Alaska Anchorage has found the seventh head coach in its 40-year hockey history.
Former Seawolf skater Matt Shasby has been chosen as the next head coach of UAA, which has not played a game since March 2020 due to the COVID-19 pandemic and university cost-cutting measures, the latter of which resulted in a massive fundraising campaign that has saved the program for the time being. The Seawolves sat out last year and are doing so again this year, while rebuilding their roster for the 2022-23 season.
Shasby played on defense for UAA from 1999 to 2003, where he tallied 12 goals and 53 assists for 65 points in 127 appearances to go along with 158 penalty minutes. A 1999 draft choice of the NHL's Montreal Canadiens, he won a Clark Cup with the USHL's Lincoln Stars in junior hockey prior to enrolling at UAA. An All-WCHA Second Team selection as a junior, and the team captain his senior year in college, he later captained the ECHL's Alaska Aces in a pro career that spanned 375 regular-season games and included a Kelly Cup title in 2006. He was also named to the ECHL's All-Decade team for 2000-2010.

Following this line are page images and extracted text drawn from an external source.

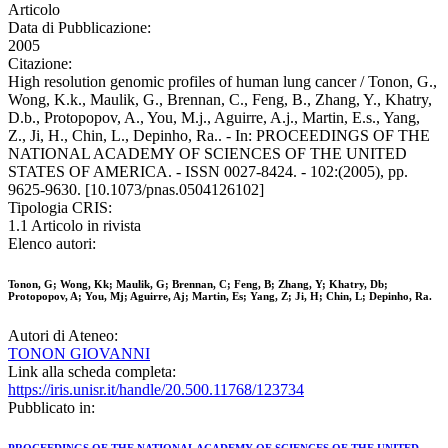
Articolo
Data di Pubblicazione:
2005
Citazione:
High resolution genomic profiles of human lung cancer / Tonon, G.,
Wong, K.k., Maulik, G., Brennan, C., Feng, B., Zhang, Y., Khatry,
D.b., Protopopov, A., You, M.j., Aguirre, A.j., Martin, E.s., Yang,
Z., Ji, H., Chin, L., Depinho, Ra.. - In: PROCEEDINGS OF THE
NATIONAL ACADEMY OF SCIENCES OF THE UNITED
STATES OF AMERICA. - ISSN 0027-8424. - 102:(2005), pp.
9625-9630. [10.1073/pnas.0504126102]
Tipologia CRIS:
1.1 Articolo in rivista
Elenco autori:
Tonon, G; Wong, Kk; Maulik, G; Brennan, C; Feng, B; Zhang, Y; Khatry, Db;
Protopopov, A; You, Mj; Aguirre, Aj; Martin, Es; Yang, Z; Ji, H; Chin, L; Depinho, Ra.
Autori di Ateneo:
TONON GIOVANNI
Link alla scheda completa:
https://iris.unisr.it/handle/20.500.11768/123734
Pubblicato in:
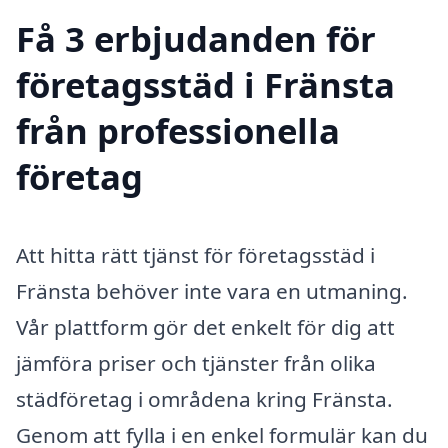
Få 3 erbjudanden för
företagsstäd i Fränsta
från professionella
företag
Att hitta rätt tjänst för företagsstäd i
Fränsta behöver inte vara en utmaning.
Vår plattform gör det enkelt för dig att
jämföra priser och tjänster från olika
städföretag i områdena kring Fränsta.
Genom att fylla i en enkel formulär kan du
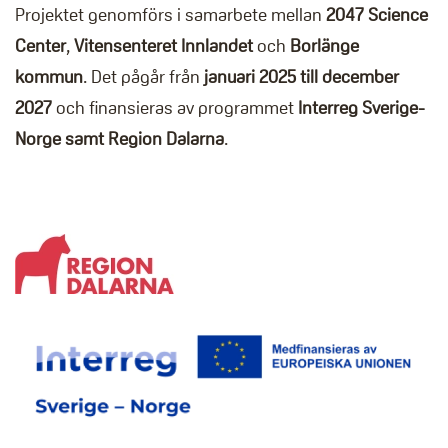
Projektet genomförs i samarbete mellan
2047 Science
Center
,
Vitensenteret Innlandet
och
Borlänge
kommun
. Det pågår från
januari 2025 till december
2027
och finansieras av programmet
Interreg Sverige-
Norge samt Region Dalarna
.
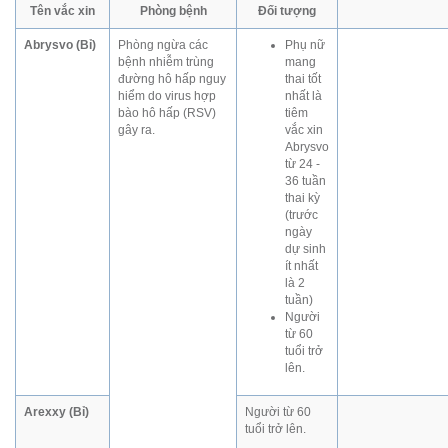
Tên vắc xin
Phòng bệnh
Đối tượng
Abrysvo (Bỉ)
Phòng ngừa các
Phụ nữ
bệnh nhiễm trùng
mang
đường hô hấp nguy
thai tốt
hiểm do virus hợp
nhất là
bào hô hấp (RSV)
tiêm
gây ra.
vắc xin
Abrysvo
từ 24 -
36 tuần
thai kỳ
(trước
ngày
dự sinh
ít nhất
là 2
tuần)
Người
từ 60
tuổi trở
lên.
Arexxy (Bỉ)
Người từ 60
tuổi trở lên.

Shasby, 41, from Eagle River, Alaska, has coached amateur and high school hockey in the Anchorage area after retiring as an active player in 2012, and had also been serving as vice president of player development for the state of Alaska. At UAA, he succeeds Matt Curley, who left Anchorage in June after three years as head coach of the Seawolves to take over the USHL's Des Moines Buccaneers.
UAA, which began as an independent program in 1979 and made three NCAA tournament appearances in the early 1990s, is an independent again following the dissolution earlier this year of the WCHA, which the Seawolves had called home since 1992-93.